The steelhead itself knows only that it must head upstream, following a grand meander through white pine stands and cedar swamps and sandy hills. It does not think of the historic lodges and camps it passes, those of Indians, French traders, Finnish lumbermen, and American presidents, or of the Dakota and Ojibwe men who killed each other with war club and knife along the banks of this “river through half-burnt woods.”
The fish doesn’t care, but my wife and I talk of these things throughout the day as we fish. They are important to our understanding of the river and its people and where we might fit among them.
The steelhead is less romantic, driven by genetic history only, and it finds a deep pocket in which to rest after pushing through a long stretch of fast runs and chutes. While resting it often might eat a drifting egg or Hexagenia limbata nymph or even a sculpin or other small fish. Or, today, a stonefly nymph.
Except this stonefly nymph is false—the fly is a local pattern, the Superior X-Legs, and this one was picked fresh this morning out of a bin at Superior Fly Angler, in Superior, Wisconsin. The steelhead eats it with relish and the indicator darts underwater in a distinctly fishy manner.
After a full day of practicing hooksets on logs and rocks my reflexes are sharp. I strike back at the indicator and feel the fish shake its head through twelve and a half feet of rod and see it flash silver from deep in the brown-green current. It breaks for the far bank, and I call for my wife to bring the net while the fish makes two attempts to exit the run over the lip of the tailout into heavy rapids. Both are barely avoided by reckless stretching of what proves to be good fluorocarbon tippet.

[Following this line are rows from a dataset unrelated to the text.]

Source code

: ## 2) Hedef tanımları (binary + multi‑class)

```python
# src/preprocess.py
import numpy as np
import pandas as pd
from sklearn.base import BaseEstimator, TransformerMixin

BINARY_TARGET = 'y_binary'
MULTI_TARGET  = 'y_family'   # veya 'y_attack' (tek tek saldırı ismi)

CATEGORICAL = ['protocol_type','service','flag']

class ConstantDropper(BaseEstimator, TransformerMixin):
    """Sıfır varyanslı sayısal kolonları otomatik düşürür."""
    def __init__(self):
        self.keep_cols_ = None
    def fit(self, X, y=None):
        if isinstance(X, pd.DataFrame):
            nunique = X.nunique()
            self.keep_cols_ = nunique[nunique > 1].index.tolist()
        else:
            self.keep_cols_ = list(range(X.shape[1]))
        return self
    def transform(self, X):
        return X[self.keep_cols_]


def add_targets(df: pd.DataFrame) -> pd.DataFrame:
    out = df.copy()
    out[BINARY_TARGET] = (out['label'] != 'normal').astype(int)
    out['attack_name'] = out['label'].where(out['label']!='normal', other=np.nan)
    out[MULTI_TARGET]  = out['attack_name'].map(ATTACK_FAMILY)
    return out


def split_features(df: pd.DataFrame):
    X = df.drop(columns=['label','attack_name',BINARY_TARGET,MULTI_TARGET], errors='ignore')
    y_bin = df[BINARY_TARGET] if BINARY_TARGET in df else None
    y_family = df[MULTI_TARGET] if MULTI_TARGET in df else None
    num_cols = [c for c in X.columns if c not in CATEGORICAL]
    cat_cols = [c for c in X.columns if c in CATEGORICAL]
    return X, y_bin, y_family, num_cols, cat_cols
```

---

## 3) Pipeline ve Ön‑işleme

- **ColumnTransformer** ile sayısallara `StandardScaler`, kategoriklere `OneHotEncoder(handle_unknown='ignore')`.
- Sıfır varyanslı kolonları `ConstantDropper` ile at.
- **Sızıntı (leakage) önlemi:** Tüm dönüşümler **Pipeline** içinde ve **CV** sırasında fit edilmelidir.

My wife arrives on the bank, net in hand, and we discover at the same time that a rotting six-foot ice shelf separates us—her from me and the river, and the net from the fish, which is now rolling and splashing, threatening to spit the fly. But somehow she scrambles across and down the ice and drops into the water in time to present the net and the fish is ours.
But only for a moment. Firm and strong, it twists in my hands, fighting to continue upstream. The fish feels cold, as if it retains the deep chill of Lake Superior even as the river water warms. It has been in the river long enough to regain some colors and we soak them in. In touching the fish we are touching the river—we are part of it—and that is, of course, why we are there. We take our photo. The hook comes out, and then the fish is gone, headed south.